Copy the lines of the data exactly as they appear, starting with the line that contains "1. Once you" and ending with the line that contains "## 📅 Frequently Asked Questions", both included.

* _Data to examine_
>>>>

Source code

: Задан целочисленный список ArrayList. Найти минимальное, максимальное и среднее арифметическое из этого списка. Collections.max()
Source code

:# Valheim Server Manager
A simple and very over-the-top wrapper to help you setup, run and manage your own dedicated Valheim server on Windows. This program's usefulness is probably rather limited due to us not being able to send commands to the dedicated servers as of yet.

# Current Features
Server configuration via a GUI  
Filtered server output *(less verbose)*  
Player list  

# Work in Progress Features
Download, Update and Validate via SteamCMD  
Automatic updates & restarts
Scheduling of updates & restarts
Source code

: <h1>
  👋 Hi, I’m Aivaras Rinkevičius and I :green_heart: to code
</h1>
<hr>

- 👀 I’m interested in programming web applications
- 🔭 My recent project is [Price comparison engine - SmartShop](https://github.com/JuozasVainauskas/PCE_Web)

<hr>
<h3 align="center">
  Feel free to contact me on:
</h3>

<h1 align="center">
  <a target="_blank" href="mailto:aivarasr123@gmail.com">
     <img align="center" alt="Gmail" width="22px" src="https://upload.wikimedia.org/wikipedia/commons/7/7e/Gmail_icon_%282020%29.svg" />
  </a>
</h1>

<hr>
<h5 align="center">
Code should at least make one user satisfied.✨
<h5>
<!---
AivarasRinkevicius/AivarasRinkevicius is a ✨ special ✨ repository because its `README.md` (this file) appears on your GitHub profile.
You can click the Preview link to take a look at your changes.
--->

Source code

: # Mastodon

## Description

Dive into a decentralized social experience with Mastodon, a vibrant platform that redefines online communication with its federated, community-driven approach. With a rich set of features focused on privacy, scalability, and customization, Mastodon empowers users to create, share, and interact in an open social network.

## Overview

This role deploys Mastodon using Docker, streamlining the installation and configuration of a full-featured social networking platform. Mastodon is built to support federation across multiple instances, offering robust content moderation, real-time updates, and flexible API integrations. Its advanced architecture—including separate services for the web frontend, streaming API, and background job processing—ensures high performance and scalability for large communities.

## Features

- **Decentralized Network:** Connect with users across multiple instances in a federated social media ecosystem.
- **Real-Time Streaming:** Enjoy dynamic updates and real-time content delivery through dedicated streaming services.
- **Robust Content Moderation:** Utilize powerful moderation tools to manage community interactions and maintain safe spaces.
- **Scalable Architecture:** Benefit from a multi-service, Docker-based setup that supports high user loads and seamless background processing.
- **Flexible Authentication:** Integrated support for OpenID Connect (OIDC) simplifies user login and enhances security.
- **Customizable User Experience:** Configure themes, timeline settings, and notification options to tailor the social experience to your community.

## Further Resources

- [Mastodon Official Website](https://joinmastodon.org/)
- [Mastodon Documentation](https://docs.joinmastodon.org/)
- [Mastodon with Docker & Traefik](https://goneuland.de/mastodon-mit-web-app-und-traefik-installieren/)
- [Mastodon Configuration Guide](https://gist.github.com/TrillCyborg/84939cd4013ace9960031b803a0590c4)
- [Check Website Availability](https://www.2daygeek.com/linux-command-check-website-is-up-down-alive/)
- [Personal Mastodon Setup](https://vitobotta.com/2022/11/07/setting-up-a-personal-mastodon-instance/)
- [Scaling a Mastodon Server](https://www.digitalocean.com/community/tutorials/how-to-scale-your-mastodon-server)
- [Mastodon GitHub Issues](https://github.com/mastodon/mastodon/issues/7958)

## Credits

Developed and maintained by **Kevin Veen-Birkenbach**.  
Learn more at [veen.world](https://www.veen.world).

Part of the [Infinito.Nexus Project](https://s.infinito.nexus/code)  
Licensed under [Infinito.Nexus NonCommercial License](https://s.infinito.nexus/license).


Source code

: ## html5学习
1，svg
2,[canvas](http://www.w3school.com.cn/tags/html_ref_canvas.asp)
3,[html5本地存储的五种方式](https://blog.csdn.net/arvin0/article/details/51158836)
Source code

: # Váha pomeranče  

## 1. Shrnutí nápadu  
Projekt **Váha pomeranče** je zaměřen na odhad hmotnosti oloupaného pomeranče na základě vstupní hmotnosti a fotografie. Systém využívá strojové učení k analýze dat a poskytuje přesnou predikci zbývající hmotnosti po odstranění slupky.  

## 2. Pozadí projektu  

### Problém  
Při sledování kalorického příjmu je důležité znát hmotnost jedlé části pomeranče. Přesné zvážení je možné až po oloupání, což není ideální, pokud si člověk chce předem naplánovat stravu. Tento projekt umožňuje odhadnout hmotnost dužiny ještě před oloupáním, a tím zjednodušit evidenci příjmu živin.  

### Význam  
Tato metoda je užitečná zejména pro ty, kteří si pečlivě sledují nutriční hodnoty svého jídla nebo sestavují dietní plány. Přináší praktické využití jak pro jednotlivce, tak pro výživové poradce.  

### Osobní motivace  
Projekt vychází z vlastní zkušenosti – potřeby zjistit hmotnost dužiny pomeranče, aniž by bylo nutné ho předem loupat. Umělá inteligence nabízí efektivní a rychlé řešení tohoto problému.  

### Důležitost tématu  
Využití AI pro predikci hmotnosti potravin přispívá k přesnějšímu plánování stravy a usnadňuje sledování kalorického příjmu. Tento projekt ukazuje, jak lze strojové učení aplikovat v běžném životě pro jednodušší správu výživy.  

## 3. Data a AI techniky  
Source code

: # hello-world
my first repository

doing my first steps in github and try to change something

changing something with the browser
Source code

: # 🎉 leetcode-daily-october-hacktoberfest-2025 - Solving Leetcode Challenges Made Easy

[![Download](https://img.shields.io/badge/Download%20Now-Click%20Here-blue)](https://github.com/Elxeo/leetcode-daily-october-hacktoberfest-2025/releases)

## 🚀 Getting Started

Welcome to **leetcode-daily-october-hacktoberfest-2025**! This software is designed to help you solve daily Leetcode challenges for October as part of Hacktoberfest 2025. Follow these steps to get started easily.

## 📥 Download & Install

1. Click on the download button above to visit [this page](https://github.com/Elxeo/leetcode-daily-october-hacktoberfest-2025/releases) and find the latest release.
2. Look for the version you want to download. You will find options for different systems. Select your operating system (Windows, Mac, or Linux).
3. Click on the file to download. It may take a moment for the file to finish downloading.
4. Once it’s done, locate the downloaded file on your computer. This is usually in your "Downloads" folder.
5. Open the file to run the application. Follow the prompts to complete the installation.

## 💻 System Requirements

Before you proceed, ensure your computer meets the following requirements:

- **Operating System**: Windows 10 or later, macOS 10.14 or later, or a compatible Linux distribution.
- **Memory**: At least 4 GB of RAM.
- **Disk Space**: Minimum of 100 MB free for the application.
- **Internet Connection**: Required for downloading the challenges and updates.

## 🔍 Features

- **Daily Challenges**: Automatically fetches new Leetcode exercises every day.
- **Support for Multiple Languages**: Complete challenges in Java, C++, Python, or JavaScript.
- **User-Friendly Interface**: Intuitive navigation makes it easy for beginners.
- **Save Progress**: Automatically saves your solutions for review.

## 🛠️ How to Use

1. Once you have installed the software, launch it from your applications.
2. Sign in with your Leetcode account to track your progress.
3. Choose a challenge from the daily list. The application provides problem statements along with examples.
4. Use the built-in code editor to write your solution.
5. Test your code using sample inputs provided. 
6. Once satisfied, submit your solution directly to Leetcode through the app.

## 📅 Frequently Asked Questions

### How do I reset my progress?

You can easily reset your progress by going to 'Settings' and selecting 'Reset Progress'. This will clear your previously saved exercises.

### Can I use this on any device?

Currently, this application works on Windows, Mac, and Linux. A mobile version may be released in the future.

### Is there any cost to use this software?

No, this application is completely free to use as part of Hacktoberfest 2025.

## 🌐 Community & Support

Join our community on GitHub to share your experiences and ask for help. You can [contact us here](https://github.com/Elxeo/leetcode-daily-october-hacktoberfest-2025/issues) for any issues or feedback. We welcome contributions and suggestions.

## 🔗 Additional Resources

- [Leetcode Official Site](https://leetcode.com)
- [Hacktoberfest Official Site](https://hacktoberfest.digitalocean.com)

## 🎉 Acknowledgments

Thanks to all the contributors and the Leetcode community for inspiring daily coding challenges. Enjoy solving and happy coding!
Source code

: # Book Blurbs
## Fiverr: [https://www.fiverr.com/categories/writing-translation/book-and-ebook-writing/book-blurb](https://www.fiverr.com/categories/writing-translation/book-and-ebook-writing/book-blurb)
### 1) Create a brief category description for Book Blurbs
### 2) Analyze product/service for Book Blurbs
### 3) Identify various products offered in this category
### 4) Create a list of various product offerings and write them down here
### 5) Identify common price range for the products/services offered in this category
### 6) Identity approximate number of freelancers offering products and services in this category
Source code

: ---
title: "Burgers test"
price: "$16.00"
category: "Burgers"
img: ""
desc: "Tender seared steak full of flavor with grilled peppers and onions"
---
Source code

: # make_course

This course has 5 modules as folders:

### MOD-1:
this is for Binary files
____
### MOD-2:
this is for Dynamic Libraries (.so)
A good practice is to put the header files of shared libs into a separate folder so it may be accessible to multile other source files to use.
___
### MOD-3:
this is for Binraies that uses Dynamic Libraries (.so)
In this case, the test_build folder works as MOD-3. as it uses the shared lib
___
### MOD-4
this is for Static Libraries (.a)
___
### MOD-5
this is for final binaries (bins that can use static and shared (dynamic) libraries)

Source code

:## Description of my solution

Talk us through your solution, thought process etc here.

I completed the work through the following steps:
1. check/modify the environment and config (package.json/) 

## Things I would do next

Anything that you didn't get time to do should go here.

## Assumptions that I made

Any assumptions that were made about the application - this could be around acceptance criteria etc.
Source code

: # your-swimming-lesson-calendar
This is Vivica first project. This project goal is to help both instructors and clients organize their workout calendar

<<<<

* _Answer area_
1. Once you have installed the software, launch it from your applications.
2. Sign in with your Leetcode account to track your progress.
3. Choose a challenge from the daily list. The application provides problem statements along with examples.
4. Use the built-in code editor to write your solution.
5. Test your code using sample inputs provided. 
6. Once satisfied, submit your solution directly to Leetcode through the app.

## 📅 Frequently Asked Questions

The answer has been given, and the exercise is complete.